***** Material shown
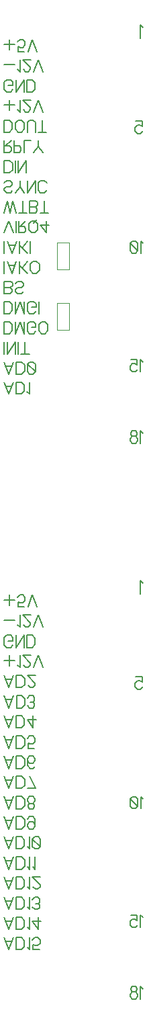
<source format=gbo>
G04*
G04  File:            TEMP_GERBER.GBO, Wed Dec 04 20:29:51 2019*
G04  Source:          P-CAD 2006 PCB, Version 19.02.958, (D:\retrocomputing\pdp11-mpi-breakout-board\pcb\temp_gerber.pcb)*
G04  Format:          Gerber Format (RS-274-D), ASCII*
G04*
G04  Format Options:  Absolute Positioning*
G04                   Leading-Zero Suppression*
G04                   Scale Factor 1:1*
G04                   NO Circular Interpolation*
G04                   Inch Units*
G04                   Numeric Format: 4.4 (XXXX.XXXX)*
G04                   G54 NOT Used for Aperture Change*
G04                   Apertures Embedded*
G04*
G04  File Options:    Offset = (0.0mil,0.0mil)*
G04                   Drill Symbol Size = 80.0mil*
G04                   Pad/Via Holes*
G04*
G04  File Contents:   Pads*
G04                   Vias*
G04                   Designators*
G04                   No Types*
G04                   No Values*
G04                   No Drill Symbols*
G04                   Bot Silk*
G04*
%INTEMP_GERBER.GBO*%
%ICAS*%
%MOIN*%
G04*
G04  Aperture MACROs for general use --- invoked via D-code assignment *
G04*
G04  General MACRO for flashed round with rotation and/or offset hole *
%AMROTOFFROUND*
1,1,$1,0.0000,0.0000*
1,0,$2,$3,$4*%
G04*
G04  General MACRO for flashed oval (obround) with rotation and/or offset hole *
%AMROTOFFOVAL*
21,1,$1,$2,0.0000,0.0000,$3*
1,1,$4,$5,$6*
1,1,$4,0-$5,0-$6*
1,0,$7,$8,$9*%
G04*
G04  General MACRO for flashed oval (obround) with rotation and no hole *
%AMROTOVALNOHOLE*
21,1,$1,$2,0.0000,0.0000,$3*
1,1,$4,$5,$6*
1,1,$4,0-$5,0-$6*%
G04*
G04  General MACRO for flashed rectangle with rotation and/or offset hole *
%AMROTOFFRECT*
21,1,$1,$2,0.0000,0.0000,$3*
1,0,$4,$5,$6*%
G04*
G04  General MACRO for flashed rectangle with rotation and no hole *
%AMROTRECTNOHOLE*
21,1,$1,$2,0.0000,0.0000,$3*%
G04*
G04  General MACRO for flashed rounded-rectangle *
%AMROUNDRECT*
21,1,$1,$2-$4,0.0000,0.0000,$3*
21,1,$1-$4,$2,0.0000,0.0000,$3*
1,1,$4,$5,$6*
1,1,$4,$7,$8*
1,1,$4,0-$5,0-$6*
1,1,$4,0-$7,0-$8*
1,0,$9,$10,$11*%
G04*
G04  General MACRO for flashed rounded-rectangle with rotation and no hole *
%AMROUNDRECTNOHOLE*
21,1,$1,$2-$4,0.0000,0.0000,$3*
21,1,$1-$4,$2,0.0000,0.0000,$3*
1,1,$4,$5,$6*
1,1,$4,$7,$8*
1,1,$4,0-$5,0-$6*
1,1,$4,0-$7,0-$8*%
G04*
G04  General MACRO for flashed regular polygon *
%AMREGPOLY*
5,1,$1,0.0000,0.0000,$2,$3+$4*
1,0,$5,$6,$7*%
G04*
G04  General MACRO for flashed regular polygon with no hole *
%AMREGPOLYNOHOLE*
5,1,$1,0.0000,0.0000,$2,$3+$4*%
G04*
G04  General MACRO for target *
%AMTARGET*
6,0,0,$1,$2,$3,4,$4,$5,$6*%
G04*
G04  General MACRO for mounting hole *
%AMMTHOLE*
1,1,$1,0,0*
1,0,$2,0,0*
$1=$1-$2*
$1=$1/2*
21,1,$2+$1,$3,0,0,$4*
21,1,$3,$2+$1,0,0,$4*%
G04*
G04*
G04  D10 : "Ellipse X0.254mm Y0.254mm H0.000mm 0.0deg (0.000mm,0.000mm) Draw"*
G04  Disc: OuterDia=0.0100*
%ADD10C, 0.0100*%
G04  D11 : "Ellipse X0.400mm Y0.400mm H0.000mm 0.0deg (0.000mm,0.000mm) Draw"*
G04  Disc: OuterDia=0.0157*
%ADD11C, 0.0157*%
G04  D12 : "Ellipse X0.500mm Y0.500mm H0.000mm 0.0deg (0.000mm,0.000mm) Draw"*
G04  Disc: OuterDia=0.0197*
%ADD12C, 0.0197*%
G04  D13 : "Ellipse X0.100mm Y0.100mm H0.000mm 0.0deg (0.000mm,0.000mm) Draw"*
G04  Disc: OuterDia=0.0039*
%ADD13C, 0.0039*%
G04  D14 : "Ellipse X0.200mm Y0.200mm H0.000mm 0.0deg (0.000mm,0.000mm) Draw"*
G04  Disc: OuterDia=0.0079*
%ADD14C, 0.0079*%
G04  D15 : "Ellipse X2.681mm Y2.681mm H0.000mm 0.0deg (0.000mm,0.000mm) Flash"*
G04  Disc: OuterDia=0.1056*
%ADD15C, 0.1056*%
G04  D16 : "Ellipse X2.300mm Y2.300mm H0.000mm 0.0deg (0.000mm,0.000mm) Flash"*
G04  Disc: OuterDia=0.0906*
%ADD16C, 0.0906*%
G04  D17 : "Rounded Rectangle X3.200mm Y1.800mm H0.000mm 0.0deg (0.000mm,0.000mm) Flash"*
G04  RoundRct: DimX=0.1260, DimY=0.0709, CornerRad=0.0177, Rotation=0.0, OffsetX=0.0000, OffsetY=0.0000, HoleDia=0.0000 *
%ADD17ROUNDRECTNOHOLE, 0.1260 X0.0709 X0.0 X0.0354 X-0.0453 X-0.0177 X-0.0453 X0.0177*%
G04  D18 : "Rounded Rectangle X3.581mm Y2.181mm H0.000mm 0.0deg (0.000mm,0.000mm) Flash"*
G04  RoundRct: DimX=0.1410, DimY=0.0859, CornerRad=0.0215, Rotation=0.0, OffsetX=0.0000, OffsetY=0.0000, HoleDia=0.0000 *
%ADD18ROUNDRECTNOHOLE, 0.1410 X0.0859 X0.0 X0.0429 X-0.0490 X-0.0215 X-0.0490 X0.0215*%
G04  D19 : "Rounded Rectangle X1.200mm Y1.300mm H0.000mm 0.0deg (0.000mm,0.000mm) Flash"*
G04  RoundRct: DimX=0.0472, DimY=0.0512, CornerRad=0.0118, Rotation=0.0, OffsetX=0.0000, OffsetY=0.0000, HoleDia=0.0000 *
%ADD19ROUNDRECTNOHOLE, 0.0472 X0.0512 X0.0 X0.0236 X-0.0118 X-0.0138 X-0.0118 X0.0138*%
G04  D20 : "Rounded Rectangle X1.300mm Y1.200mm H0.000mm 0.0deg (0.000mm,0.000mm) Flash"*
G04  RoundRct: DimX=0.0512, DimY=0.0472, CornerRad=0.0118, Rotation=0.0, OffsetX=0.0000, OffsetY=0.0000, HoleDia=0.0000 *
%ADD20ROUNDRECTNOHOLE, 0.0512 X0.0472 X0.0 X0.0236 X-0.0138 X-0.0118 X-0.0138 X0.0118*%
G04  D21 : "Rounded Rectangle X1.581mm Y1.681mm H0.000mm 0.0deg (0.000mm,0.000mm) Flash"*
G04  RoundRct: DimX=0.0622, DimY=0.0662, CornerRad=0.0156, Rotation=0.0, OffsetX=0.0000, OffsetY=0.0000, HoleDia=0.0000 *
%ADD21ROUNDRECTNOHOLE, 0.0622 X0.0662 X0.0 X0.0311 X-0.0156 X-0.0175 X-0.0156 X0.0175*%
G04  D22 : "Rounded Rectangle X1.681mm Y1.581mm H0.000mm 0.0deg (0.000mm,0.000mm) Flash"*
G04  RoundRct: DimX=0.0662, DimY=0.0622, CornerRad=0.0156, Rotation=0.0, OffsetX=0.0000, OffsetY=0.0000, HoleDia=0.0000 *
%ADD22ROUNDRECTNOHOLE, 0.0662 X0.0622 X0.0 X0.0311 X-0.0175 X-0.0156 X-0.0175 X0.0156*%
G04  D23 : "Rectangle X7.500mm Y2.300mm H0.000mm 0.0deg (0.000mm,0.000mm) Flash"*
G04  Rectangular: DimX=0.2953, DimY=0.0906, Rotation=0.0, OffsetX=0.0000, OffsetY=0.0000, HoleDia=0.0000 *
%ADD23R, 0.2953 X0.0906*%
G04  D24 : "Rectangle X7.881mm Y2.681mm H0.000mm 0.0deg (0.000mm,0.000mm) Flash"*
G04  Rectangular: DimX=0.3103, DimY=0.1056, Rotation=0.0, OffsetX=0.0000, OffsetY=0.0000, HoleDia=0.0000 *
%ADD24R, 0.3103 X0.1056*%
G04  D25 : "Rectangle X9.000mm Y2.300mm H0.000mm 0.0deg (0.000mm,0.000mm) Flash"*
G04  Rectangular: DimX=0.3543, DimY=0.0906, Rotation=0.0, OffsetX=0.0000, OffsetY=0.0000, HoleDia=0.0000 *
%ADD25R, 0.3543 X0.0906*%
G04  D26 : "Rectangle X9.381mm Y2.681mm H0.000mm 0.0deg (0.000mm,0.000mm) Flash"*
G04  Rectangular: DimX=0.3693, DimY=0.1056, Rotation=0.0, OffsetX=0.0000, OffsetY=0.0000, HoleDia=0.0000 *
%ADD26R, 0.3693 X0.1056*%
G04  D27 : "Ellipse X0.400mm Y0.400mm H0.000mm 0.0deg (0.000mm,0.000mm) Flash"*
G04  Disc: OuterDia=0.0157*
%ADD27C, 0.0157*%
G04*
%FSLAX44Y44*%
%SFA1B1*%
%OFA0.0000B0.0000*%
G04*
G70*
G90*
G01*
D2*
%LNBot Silk*%
D14*
X40716Y52556*
X40487Y51955D1*
X40259Y52556*
X40344Y52356D2*
X40631D1*
X40859Y52556D2*
Y51955D1*
X41117*
X41260Y52098*
Y52413*
X41117Y52556*
X40859*
X41403Y52070D2*
X41518Y51955D1*
Y52556*
X41661Y52070D2*
X41775Y51955D1*
Y52556*
X40716Y55556D2*
X40487Y54955D1*
X40259Y55556*
X40344Y55356D2*
X40631D1*
X40859Y55556D2*
Y54955D1*
X41117*
X41260Y55098*
Y55413*
X41117Y55556*
X40859*
X41518Y55213D2*
X41661D1*
X41747Y55127*
Y55041*
X41661Y54955*
X41518*
X41432Y55041*
Y55127*
X41518Y55213*
X41403Y55327*
Y55442*
X41518Y55556*
X41661*
X41775Y55442*
Y55327*
X41661Y55213*
X40716Y56556D2*
X40487Y55956D1*
X40259Y56556*
X40344Y56356D2*
X40630D1*
X40859Y56556D2*
Y55956D1*
X41117*
X41260Y56099*
Y56413*
X41117Y56556*
X40859*
X41517D2*
X41803Y55956D1*
X41403*
X40716Y58556D2*
X40487Y57955D1*
X40259Y58556*
X40344Y58356D2*
X40631D1*
X40859Y58556D2*
Y57955D1*
X41117*
X41260Y58098*
Y58413*
X41117Y58556*
X40859*
X41747Y57955D2*
X41432D1*
Y58213*
X41546Y58156*
X41661*
X41775Y58270*
Y58442*
X41661Y58556*
X41518*
X41403Y58442*
X40716Y59556D2*
X40487Y58956D1*
X40259Y59556*
X40344Y59356D2*
X40630D1*
X40859Y59556D2*
Y58956D1*
X41116*
X41259Y59099*
Y59413*
X41116Y59556*
X40859*
X41688D2*
Y58956D1*
X41402Y59356*
X41831*
X40716Y61556D2*
X40487Y60956D1*
X40259Y61556*
X40344Y61356D2*
X40630D1*
X40859Y61556D2*
Y60956D1*
X41117*
X41260Y61099*
Y61413*
X41117Y61556*
X40859*
X41431Y61070D2*
X41546Y60956D1*
X41660*
X41775Y61070*
Y61184*
X41403Y61556*
X41803*
X40716Y77113D2*
X40487Y76513D1*
X40259Y77113*
X40344Y76913D2*
X40630D1*
X40859Y77113D2*
Y76513D1*
X41117*
X41260Y76656*
Y76970*
X41117Y77113*
X40859*
X41403Y76942D2*
Y76627D1*
X41517Y76513*
X41689*
X41803Y76627*
Y76999*
X41689Y77113*
X41517*
X41403Y76999*
Y76942*
Y76999D2*
X41803Y76627D1*
X40707Y76117D2*
X40482Y75526D1*
X40257Y76117*
X40341Y75920D2*
X40623D1*
X40848Y76117D2*
Y75526D1*
X41101*
X41241Y75667*
Y75976*
X41101Y76117*
X40848*
X41382Y75639D2*
X41494Y75526D1*
Y76117*
X40259Y82510D2*
Y83113D1*
X40861D2*
X40632Y82510D1*
X40402Y83113*
X40488Y82912D2*
X40775D1*
X41005Y82510D2*
Y83113D1*
X41407Y82510D2*
X41005Y82912D1*
X41148Y82768D2*
X41407Y83113D1*
X41550Y82510D2*
Y83113D1*
X40688Y90627D2*
X40573Y90512D1*
X40373*
X40259Y90627*
Y90999*
X40373Y91113*
X40573*
X40688Y90999*
Y90827*
X40459*
X41231Y90512D2*
Y91113D1*
X40831Y90512*
Y91113*
X41375D2*
Y90512D1*
X41632*
X41775Y90655*
Y90970*
X41632Y91113*
X41375*
X47140Y46018D2*
X47023Y46135D1*
Y45522*
X46761Y45872D2*
X46615D1*
X46527Y45960*
Y46047*
X46615Y46135*
X46761*
X46848Y46047*
Y45960*
X46761Y45872*
X46877Y45755*
Y45639*
X46761Y45522*
X46615*
X46498Y45639*
Y45755*
X46615Y45872*
X47140Y49561D2*
X47023Y49678D1*
Y49065*
X46527Y49678D2*
X46848D1*
Y49415*
X46731Y49474*
X46615*
X46498Y49357*
Y49182*
X46615Y49065*
X46761*
X46877Y49182*
X47143Y55441D2*
X47031Y55553D1*
Y54963*
X46890Y55132D2*
Y55441D1*
X46778Y55553*
X46609*
X46497Y55441*
Y55075*
X46609Y54963*
X46778*
X46890Y55075*
Y55132*
Y55075D2*
X46497Y55441D1*
X46781Y61505D2*
X47109D1*
Y61237*
X46990Y61297*
X46871*
X46751Y61178*
Y60999*
X46871Y60880*
X47019*
X47139Y60999*
X47140Y73577D2*
X47023Y73694D1*
Y73081*
X46761Y73431D2*
X46615D1*
X46527Y73519*
Y73606*
X46615Y73694*
X46761*
X46848Y73606*
Y73519*
X46761Y73431*
X46877Y73314*
Y73198*
X46761Y73081*
X46615*
X46498Y73198*
Y73314*
X46615Y73431*
X47140Y77121D2*
X47023Y77237D1*
Y76624*
X46527Y77237D2*
X46848D1*
Y76974*
X46731Y77033*
X46615*
X46498Y76916*
Y76741*
X46615Y76624*
X46761*
X46877Y76741*
X47143Y83000D2*
X47031Y83113D1*
Y82522*
X46890Y82691D2*
Y83000D1*
X46778Y83113*
X46609*
X46497Y83000*
Y82634*
X46609Y82522*
X46778*
X46890Y82634*
Y82691*
Y82634D2*
X46497Y83000D1*
X46781Y89064D2*
X47109D1*
Y88796*
X46990Y88856*
X46871*
X46751Y88737*
Y88558*
X46871Y88439*
X47019*
X47139Y88558*
X40717Y60556D2*
X40488Y59955D1*
X40259Y60556*
X40344Y60356D2*
X40631D1*
X40860Y60556D2*
Y59955D1*
X41117*
X41260Y60098*
Y60413*
X41117Y60556*
X40860*
X41404Y60070D2*
X41518Y59955D1*
X41661*
X41747Y60041*
Y60184*
X41690Y60241*
X41547*
X41690D2*
X41747Y60299D1*
Y60470*
X41661Y60556*
X41518*
X41404Y60442*
X40716Y57556D2*
X40487Y56955D1*
X40259Y57556*
X40344Y57356D2*
X40631D1*
X40859Y57556D2*
Y56955D1*
X41117*
X41260Y57098*
Y57413*
X41117Y57556*
X40859*
X41775Y57041D2*
X41689Y56955D1*
X41575*
X41546*
X41403Y57098*
Y57442*
X41518Y57556*
X41661*
X41775Y57442*
Y57327*
X41661Y57213*
X41518*
X41403Y57327*
X40716Y54556D2*
X40487Y53955D1*
X40259Y54556*
X40344Y54356D2*
X40631D1*
X40859Y54556D2*
Y53955D1*
X41117*
X41260Y54098*
Y54413*
X41117Y54556*
X40859*
X41403Y54442D2*
X41518Y54556D1*
X41661*
X41775Y54442*
Y54070*
X41661Y53955*
X41518*
X41403Y54070*
Y54184*
X41518Y54299*
X41661*
X41775Y54184*
X40688Y63070D2*
X40573Y62955D1*
X40373*
X40259Y63070*
Y63442*
X40373Y63556*
X40573*
X40688Y63442*
Y63270*
X40459*
X41231Y62955D2*
Y63556D1*
X40831Y62955*
Y63556*
X41375D2*
Y62955D1*
X41632*
X41775Y63098*
Y63413*
X41632Y63556*
X41375*
X40259Y77509D2*
Y78113D1*
X40805Y77509D2*
Y78113D1*
X40402Y77509*
Y78113*
X40948Y77509D2*
Y78113D1*
X41293Y77509D2*
Y78113D1*
X41092Y77509D2*
X41494D1*
X40259Y80794D2*
X40548D1*
X40635Y80707*
Y80592*
X40548Y80505*
X40259*
Y81111*
X40577*
X40664Y81025*
Y80909*
X40548Y80794*
X41212Y80592D2*
X41126Y80505D1*
X40924*
X40808Y80620*
Y80707*
X40895Y80794*
X41097*
X41212Y80909*
Y80996*
X41097Y81111*
X40924*
X40808Y80996*
X40259Y87112D2*
Y86507D1*
X40518*
X40662Y86651*
Y86968*
X40518Y87112*
X40259*
X40806Y86507D2*
Y87112D1*
X41353Y86507D2*
Y87112D1*
X40950Y86507*
Y87112*
X47133Y66155D2*
X47006Y66282D1*
Y65617*
X47133Y93714D2*
X47006Y93841D1*
Y93177*
X40715Y49557D2*
X40487Y48958D1*
X40258Y49557*
X40344Y49357D2*
X40629D1*
X40858Y49557D2*
Y48958D1*
X41114*
X41257Y49100*
Y49414*
X41114Y49557*
X40858*
X41400Y49072D2*
X41514Y48958D1*
Y49557*
X41942D2*
Y48958D1*
X41657Y49357*
X42085*
X40715Y50557D2*
X40487Y49957D1*
X40258Y50557*
X40344Y50357D2*
X40630D1*
X40858Y50557D2*
Y49957D1*
X41115*
X41258Y50100*
Y50414*
X41115Y50557*
X40858*
X41401Y50071D2*
X41515Y49957D1*
Y50557*
X41658Y50071D2*
X41772Y49957D1*
X41915*
X42000Y50043*
Y50185*
X41943Y50243*
X41800*
X41943D2*
X42000Y50300D1*
Y50471*
X41915Y50557*
X41772*
X41658Y50442*
X40715Y53557D2*
X40487Y52957D1*
X40258Y53557*
X40344Y53357D2*
X40629D1*
X40858Y53557D2*
Y52957D1*
X41115*
X41257Y53100*
Y53414*
X41115Y53557*
X40858*
X41400Y53072D2*
X41514Y52957D1*
Y53557*
X41657Y53385D2*
Y53072D1*
X41771Y52957*
X41942*
X42056Y53072*
Y53443*
X41942Y53557*
X41771*
X41657Y53443*
Y53385*
Y53443D2*
X42056Y53072D1*
X40515Y62044D2*
Y62557D1*
X40258Y62300D2*
X40772D1*
X40914Y62072D2*
X41028Y61958D1*
Y62557*
X41199Y62072D2*
X41313Y61958D1*
X41427*
X41542Y62072*
Y62186*
X41171Y62557*
X41570*
X41713Y61958D2*
X41941Y62557D1*
X42169Y61958*
X40258Y64300D2*
X40772D1*
X40914Y64072D2*
X41028Y63958D1*
Y64557*
X41199Y64072D2*
X41313Y63958D1*
X41427*
X41542Y64072*
Y64186*
X41171Y64557*
X41570*
X41713Y63958D2*
X41941Y64557D1*
X42169Y63958*
X40516Y65042D2*
Y65556D1*
X40258Y65299D2*
X40773D1*
X41259Y64956D2*
X40944D1*
Y65213*
X41059Y65156*
X41173*
X41287Y65271*
Y65442*
X41173Y65556*
X41030*
X40916Y65442*
X41430Y64956D2*
X41659Y65556D1*
X41888Y64956*
X40258Y80114D2*
Y79514D1*
X40515*
X40658Y79657*
Y79971*
X40515Y80114*
X40258*
X41258D2*
Y79514D1*
X41030Y80114*
X40801Y79514*
Y80114*
X41829Y79628D2*
X41715Y79514D1*
X41515*
X41401Y79628*
Y79999*
X41515Y80114*
X41715*
X41829Y79999*
Y79828*
X41601*
X41972Y79514D2*
Y80114D1*
X40258Y79114D2*
Y78516D1*
X40514*
X40657Y78659*
Y78972*
X40514Y79114*
X40258*
X41255D2*
Y78516D1*
X41027Y79114*
X40799Y78516*
Y79114*
X41824Y78630D2*
X41710Y78516D1*
X41511*
X41397Y78630*
Y79000*
X41511Y79114*
X41710*
X41824Y79000*
Y78830*
X41596*
X42109Y79114D2*
X42280D1*
X42422Y78972*
Y78659*
X42280Y78516*
X42109*
X41967Y78659*
Y78972*
X42109Y79114*
X40258Y81514D2*
Y82114D1*
X40858D2*
X40630Y81514D1*
X40401Y82114*
X40487Y81914D2*
X40772D1*
X41001Y81514D2*
Y82114D1*
X41401Y81514D2*
X41001Y81914D1*
X41144Y81771D2*
X41401Y82114D1*
X41686D2*
X41857D1*
X42000Y81971*
Y81657*
X41857Y81514*
X41686*
X41543Y81657*
Y81971*
X41686Y82114*
X40657Y85602D2*
X40571Y85516D1*
X40372*
X40258Y85630*
Y85716*
X40344Y85801*
X40543*
X40657Y85915*
Y86000*
X40543Y86114*
X40372*
X40258Y86000*
X40799Y85516D2*
X41027Y85801D1*
Y86114*
X41255Y85516D2*
X41027Y85801D1*
X41796Y85516D2*
Y86114D1*
X41397Y85516*
Y86114*
X42366Y85630D2*
X42252Y85516D1*
X42053*
X41939Y85630*
Y86000*
X42053Y86114*
X42252*
X42366Y86000*
X40258Y84516D2*
X40400Y85114D1*
X40543Y84516*
X40685Y85114*
X40828Y84516*
X41169D2*
Y85114D1*
X40970Y84516D2*
X41368D1*
X41511Y84801D2*
X41795D1*
X41881Y84716*
Y84602*
X41795Y84516*
X41511*
Y85114*
X41824*
X41909Y85029*
Y84915*
X41795Y84801*
X42251Y84516D2*
Y85114D1*
X42052Y84516D2*
X42450D1*
X40258Y89114D2*
Y88516D1*
X40515*
X40657Y88658*
Y88972*
X40515Y89114*
X40258*
X40942D2*
X41113D1*
X41255Y88972*
Y88658*
X41113Y88516*
X40942*
X40799Y88658*
Y88972*
X40942Y89114*
X41398Y88516D2*
Y89000D1*
X41512Y89114*
X41683*
X41796Y89000*
Y88516*
X42138D2*
Y89114D1*
X41939Y88516D2*
X42338D1*
X40258Y88114D2*
Y87515D1*
X40515*
X40600Y87601*
Y87743*
X40515Y87829*
X40258*
X40315D2*
X40600Y88114D1*
X40743D2*
Y87515D1*
X41000*
X41085Y87601*
Y87743*
X41000Y87829*
X40743*
X41228Y87515D2*
Y88114D1*
X41570*
X41713Y87515D2*
X41941Y87800D1*
Y88114*
X42169Y87515D2*
X41941Y87800D1*
X40258Y91857D2*
X40772D1*
X40914Y91629D2*
X41028Y91515D1*
Y92114*
X41199Y91629D2*
X41313Y91515D1*
X41427*
X41542Y91629*
Y91743*
X41171Y92114*
X41570*
X41713Y91515D2*
X41941Y92114D1*
X42169Y91515*
X40715Y48557D2*
X40487Y47957D1*
X40258Y48557*
X40344Y48357D2*
X40629D1*
X40858Y48557D2*
Y47957D1*
X41115*
X41258Y48100*
Y48414*
X41115Y48557*
X40858*
X41400Y48071D2*
X41514Y47957D1*
Y48557*
X42000Y47957D2*
X41686D1*
Y48214*
X41800Y48157*
X41914*
X42028Y48271*
Y48443*
X41914Y48557*
X41771*
X41657Y48443*
X40715Y51557D2*
X40487Y50957D1*
X40258Y51557*
X40344Y51357D2*
X40629D1*
X40858Y51557D2*
Y50957D1*
X41115*
X41257Y51100*
Y51414*
X41115Y51557*
X40858*
X41400Y51072D2*
X41514Y50957D1*
Y51557*
X41685Y51072D2*
X41800Y50957D1*
X41914*
X42028Y51072*
Y51186*
X41657Y51557*
X42056*
X40257Y83526D2*
X40482Y84117D1*
X40707Y83526*
X40848D2*
Y84117D1*
X40988D2*
Y83526D1*
X41241*
X41326Y83611*
Y83751*
X41241Y83836*
X40988*
X41044D2*
X41326Y84117D1*
X41607Y83526D2*
X41466Y83667D1*
Y83976*
X41607Y84117*
X41776*
X41916Y83976*
Y83667*
X41776Y83526*
X41607*
X41719Y84004D2*
X41888Y84173D1*
X42338Y84117D2*
Y83526D1*
X42057Y83920*
X42479*
X40515Y89601D2*
Y90114D1*
X40258Y89857D2*
X40772D1*
X40914Y89629D2*
X41028Y89515D1*
Y90114*
X41199Y89629D2*
X41313Y89515D1*
X41427*
X41542Y89629*
Y89743*
X41171Y90114*
X41570*
X41713Y89515D2*
X41941Y90114D1*
X42169Y89515*
X40516Y92599D2*
Y93114D1*
X40258Y92856D2*
X40773D1*
X41259Y92513D2*
X40944D1*
Y92771*
X41059Y92713*
X41173*
X41287Y92828*
Y92999*
X41173Y93114*
X41030*
X40916Y92999*
X41430Y92513D2*
X41659Y93114D1*
X41888Y92513*
D2*
D13*
X42877Y78696*
X43468D1*
X42877Y80035D2*
Y78696D1*
X43468Y80035D2*
X42877D1*
X43468Y78696D2*
Y80035D1*
X42877Y81696D2*
X43468D1*
X42877Y83035D2*
Y81696D1*
X43468Y83035D2*
X42877D1*
X43468Y81696D2*
Y83035D1*
D02M02*

</source>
**********
The string "OuterDia" marks the lines to copy; report each of them from the data above.

G04  Disc: OuterDia=0.0100*
G04  Disc: OuterDia=0.0157*
G04  Disc: OuterDia=0.0197*
G04  Disc: OuterDia=0.0039*
G04  Disc: OuterDia=0.0079*
G04  Disc: OuterDia=0.1056*
G04  Disc: OuterDia=0.0906*
G04  Disc: OuterDia=0.0157*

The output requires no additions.